◆ **TASK TO CARRY OUT**
Filter the listing below, copying every line in which the word "verplicht" appears.

*** INPUT RECORDS ***

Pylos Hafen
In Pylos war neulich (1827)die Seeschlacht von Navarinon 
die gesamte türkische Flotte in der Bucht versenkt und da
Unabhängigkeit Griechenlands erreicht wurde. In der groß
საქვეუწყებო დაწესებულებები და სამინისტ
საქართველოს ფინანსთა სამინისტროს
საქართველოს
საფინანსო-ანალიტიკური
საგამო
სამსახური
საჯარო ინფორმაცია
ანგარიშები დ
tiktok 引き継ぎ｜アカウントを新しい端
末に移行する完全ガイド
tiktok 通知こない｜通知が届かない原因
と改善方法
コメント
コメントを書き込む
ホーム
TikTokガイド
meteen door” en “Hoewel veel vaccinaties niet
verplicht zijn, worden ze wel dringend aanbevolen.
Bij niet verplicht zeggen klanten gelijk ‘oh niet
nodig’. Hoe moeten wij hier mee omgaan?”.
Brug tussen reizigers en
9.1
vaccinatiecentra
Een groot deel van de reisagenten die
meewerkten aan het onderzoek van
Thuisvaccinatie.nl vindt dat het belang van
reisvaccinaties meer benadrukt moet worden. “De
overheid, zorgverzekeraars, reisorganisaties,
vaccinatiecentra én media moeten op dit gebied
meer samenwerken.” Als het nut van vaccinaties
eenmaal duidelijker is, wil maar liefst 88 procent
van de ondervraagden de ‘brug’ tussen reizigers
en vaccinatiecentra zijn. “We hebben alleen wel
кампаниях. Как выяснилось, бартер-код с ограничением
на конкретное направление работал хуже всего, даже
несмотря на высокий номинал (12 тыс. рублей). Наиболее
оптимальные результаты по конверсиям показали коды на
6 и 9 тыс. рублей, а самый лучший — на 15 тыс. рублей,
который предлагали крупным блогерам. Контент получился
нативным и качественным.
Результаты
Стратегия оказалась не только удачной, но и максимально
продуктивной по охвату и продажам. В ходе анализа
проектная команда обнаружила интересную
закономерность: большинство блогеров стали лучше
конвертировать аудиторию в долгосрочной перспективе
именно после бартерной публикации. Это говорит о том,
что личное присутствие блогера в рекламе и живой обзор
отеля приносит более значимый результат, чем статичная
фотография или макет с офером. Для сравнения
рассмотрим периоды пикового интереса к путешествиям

*** End of INPUT RECORDS ***

◆ **OUTPUT BELOW**
verplicht zijn, worden ze wel dringend aanbevolen.
Bij niet verplicht zeggen klanten gelijk ‘oh niet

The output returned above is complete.